Biang Biang Noodles — When the munchies hit while exploring Seattle’s Capitol Hill neighborhood, stop by this Chinese noodle house. They specialize in hand-pulled noodles, made fresh to order. LOCAL TIP: Add an order of handmade dumplings and crunchy smashed cucumber salad.

Caramelized Sea Scallops — photo courtesy of Heritage Restaurant/Bar

For shop-till-you-droppers

Redmond Town Center — It's (quite literally) just outside Archer’s front door. Small boutiques are nestled among national retailers and restaurants. Utopia (“escape the ordinary”) has colorful jewelry, beautiful SoapRocks bath soap, bonsai LED lighted trees and atypical home décor. Mac & Mabel is a modern transitional home décor and furnishings store.

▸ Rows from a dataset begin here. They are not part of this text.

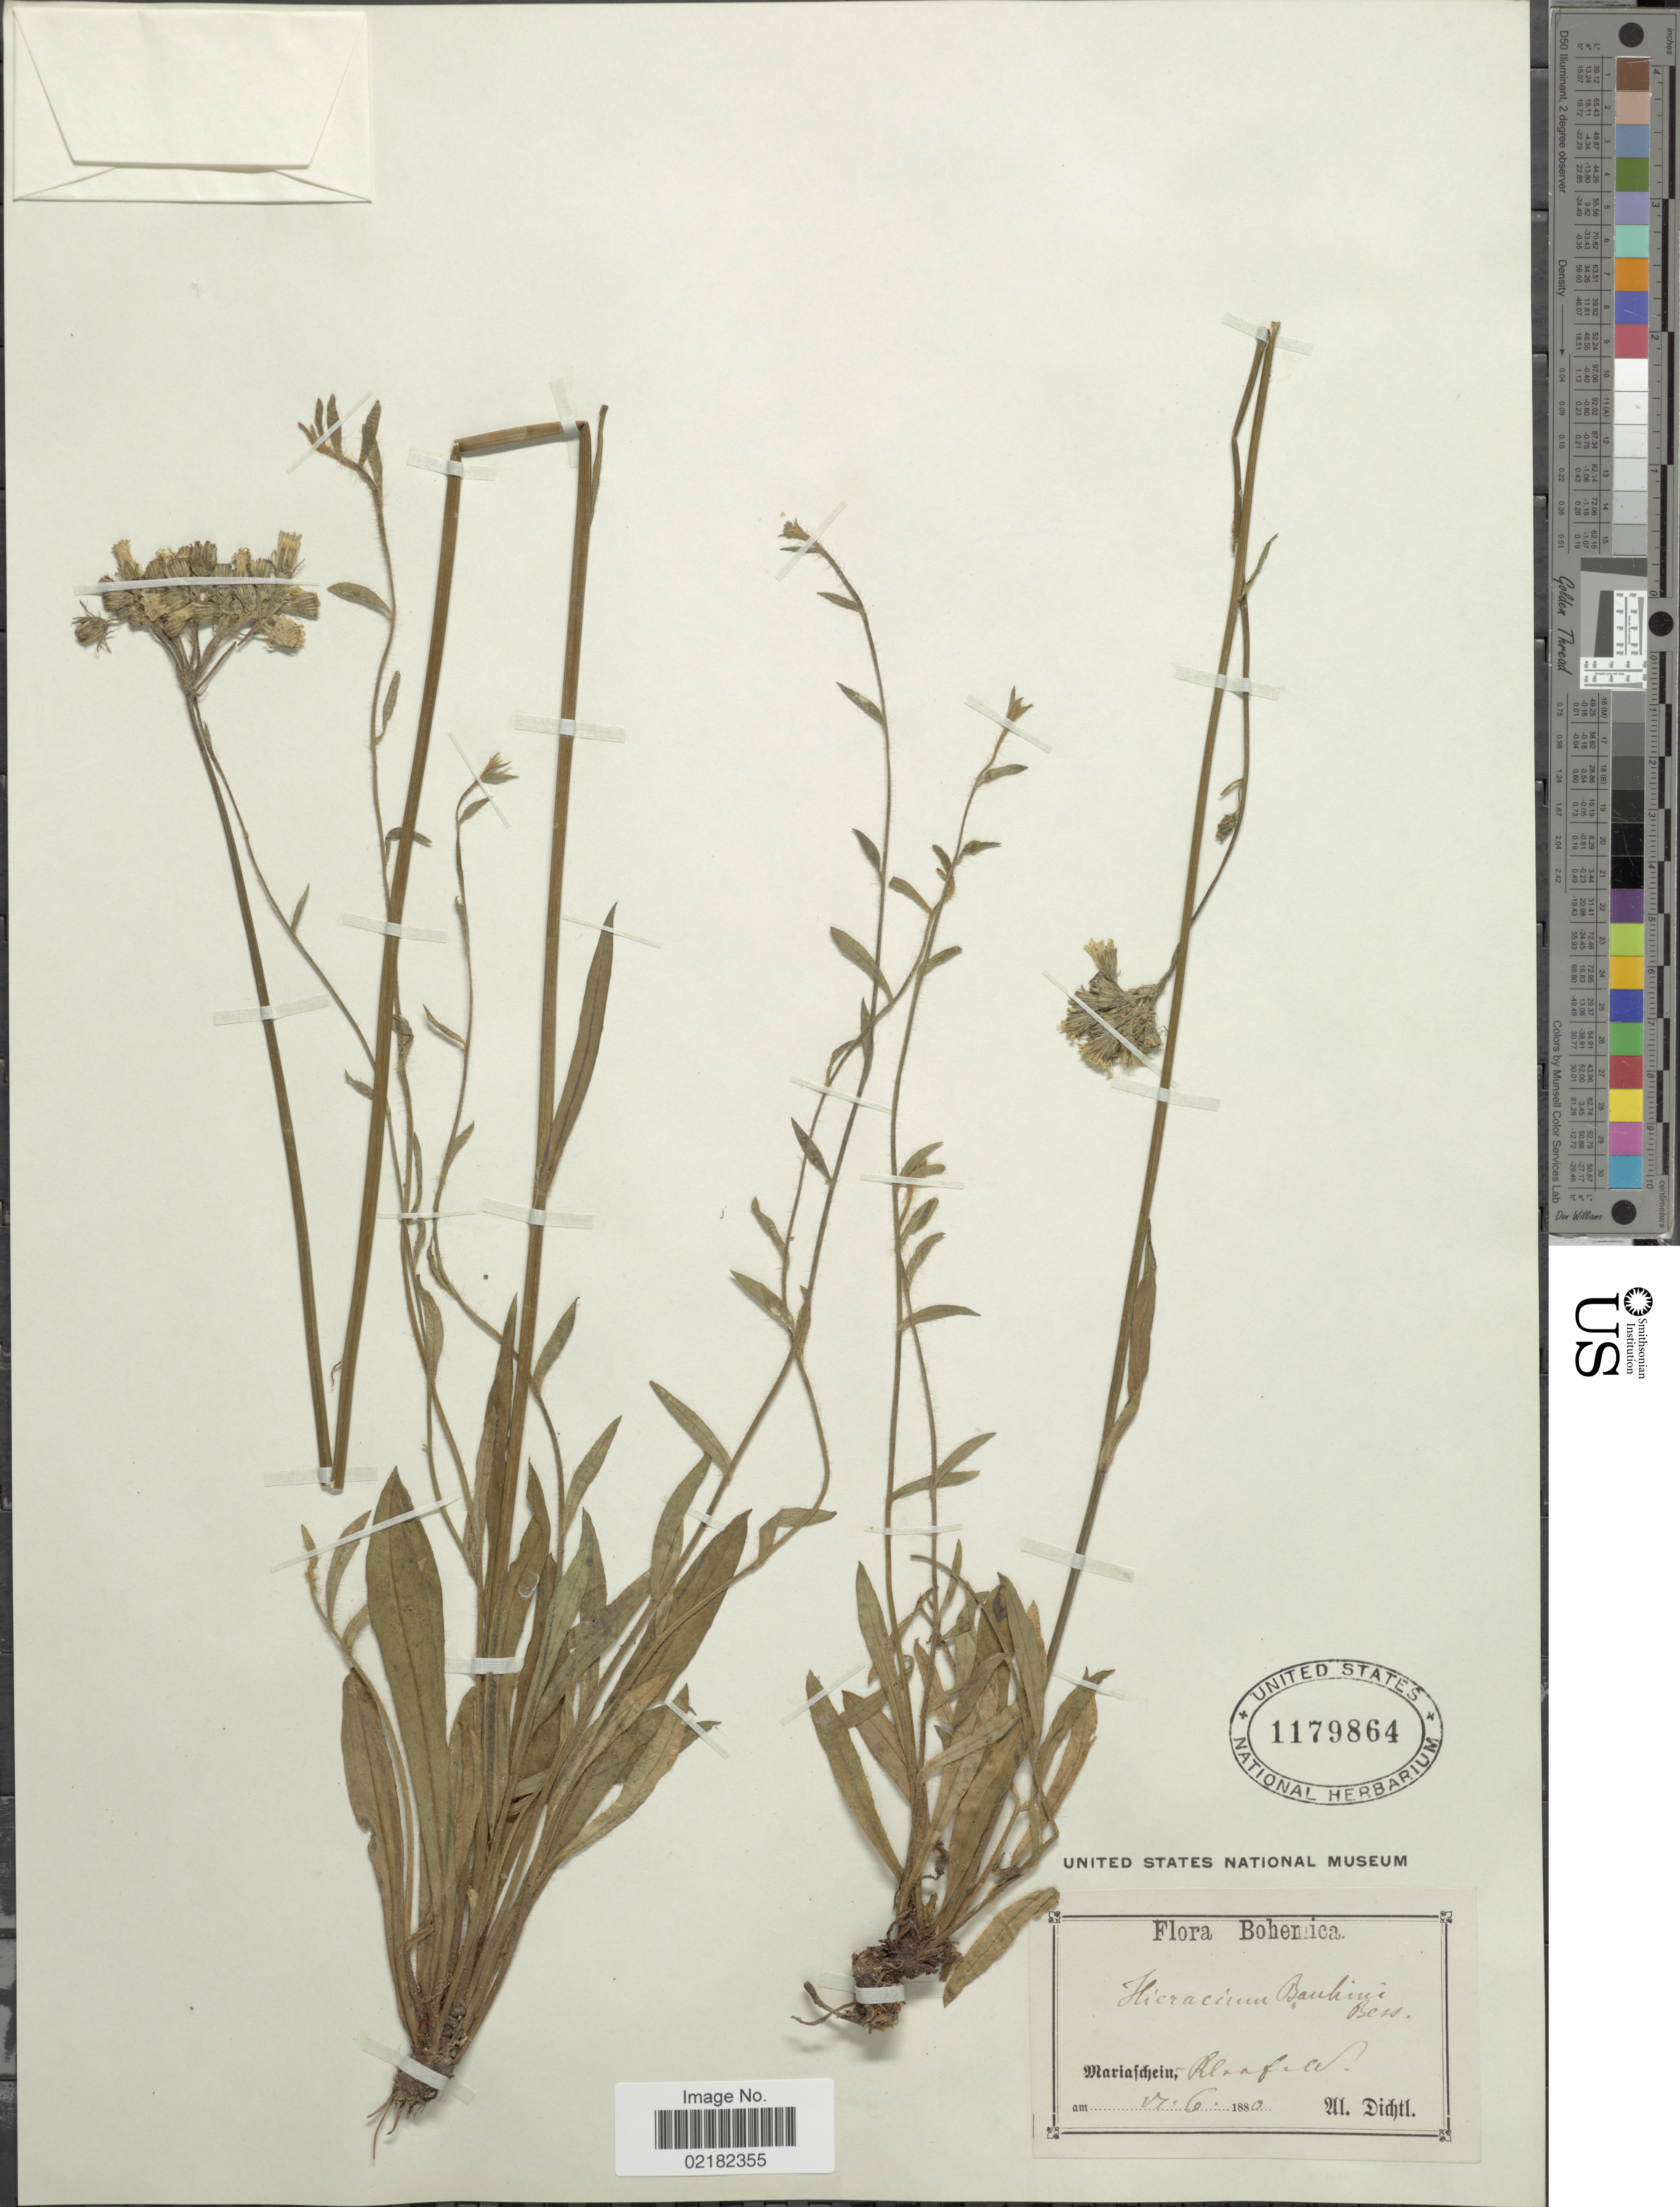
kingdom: Plantae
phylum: Tracheophyta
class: Magnoliopsida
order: Asterales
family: Asteraceae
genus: Hieracium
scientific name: Hieracium bauhini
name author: Schult.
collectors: W. Dichtl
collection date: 1880-06-17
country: Czechia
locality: Bohemica, Marialdhein, Rlaafia. [interpreted]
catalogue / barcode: US 1179864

Downtown Kirkland has a few upscale women’s designer consignment shops — one of which is Ragamoffyn’s. For a fun afternoon, add it to your list that includes strolling around downtown Kirkland, sipping coffee at a local coffee shop, and grabbing lunch or dinner at any of the delicious restaurants nearby. LOCAL TIP: Arleana’s is a new, noteworthy restaurant with a beautiful story and rave reviews; check out happy hour 3 – 6 PM Tuesday – Friday.

Molbak’s — This huge Woodinville nursery has a large home and gift shop. In the middle of the nursery, a little garden café serves breakfast and lunch (and yes, coffee and espresso). LOCAL TIP: Savor a frittata or grab a scone and spend hours strolling through the nursery and exploring the home and gift offerings.

University Village — With a great mix of stores, this outdoor shopping destination is especially fun in the summer. A hidden gem is Delfino’s Chicago Style Pizza (shoppers need sustenance). Another must-see is Ravenna Gardens, a plant shop in the middle of everything — lovely to stroll through. And The Art Study features local and regional artists. LOCAL TIP: FrogLegs offers engaging cooking classes for adults, teens and kids (and Redmond Town Center has a location, too).